This directory contains two attempts to replicate famous papers regarding
the Majority Classification Problem.   In the Majority Classification Problem
you are given a 7-neighborhood toroidal one-dimensional boolean cellular
automaton, and your task is to develop a cellular automaton rule which,
when applied to an automaton of bits, either coverges to all true or all
false depending on whether the majority of those bits were true or false.
It's known to be impossible: the question is how close you can get.

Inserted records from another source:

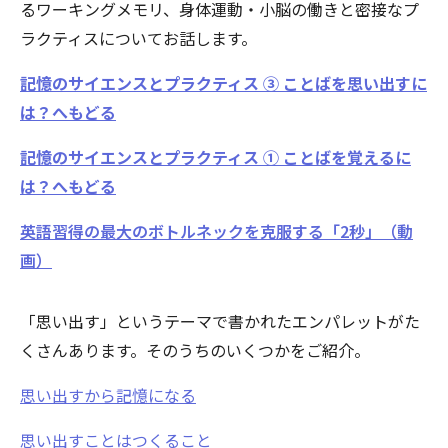
るワーキングメモリ、身体運動・小脳の働きと密接なプ
ラクティスについてお話します。
記憶のサイエンスとプラクティス ③ ことばを思い出すに
は？へもどる
記憶のサイエンスとプラクティス ① ことばを覚えるに
は？へもどる
英語習得の最大のボトルネックを克服する「2秒」（動
画）
「思い出す」というテーマで書かれたエンパレットがた
くさんあります。そのうちのいくつかをご紹介。
思い出すから記憶になる
思い出すことはつくること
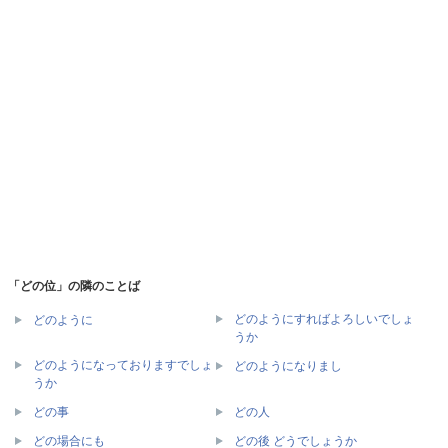
「どの位」の隣のことば
どのようにすればよろしいでしょ
どのように
うか
どのようになっておりますでしょ
どのようになりまし
うか
どの事
どの人
どの場合にも
どの後 どうでしょうか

1. Das, Rajarshi; Crutchfield, J. P.; Mitchell, Melanie; Hanson, J. E. (1995). "Evolving globally synchronized cellular automata". In Eshelman, Larry J. ICGA.

This paper used a genetic algorithm to evolve the rules.  We have roughly
replicated it in majorityga.params.  Though the authors
used a slightly different fitness assessment procedure (which doesn't seem
to work particularly well for us).


2. David Andre , Forrest H. Bennett III, and John R. Koza.  Discovery by Genetic Programming of a Cellular Automata Rule that is Better than any Known Rule for the Majority Classification Problem.  (1996).  GP.

This paper used a genetic programming scheme to evolve the rules as an
s-expression.  We have roughly replicated it in majoritygp.params


There are better results than these now.  But more importantly, the code we've 
added here doesn't seem to produce the amazing results of these two papers;
and we would be interested as to what we're doing wrong.  Have fun!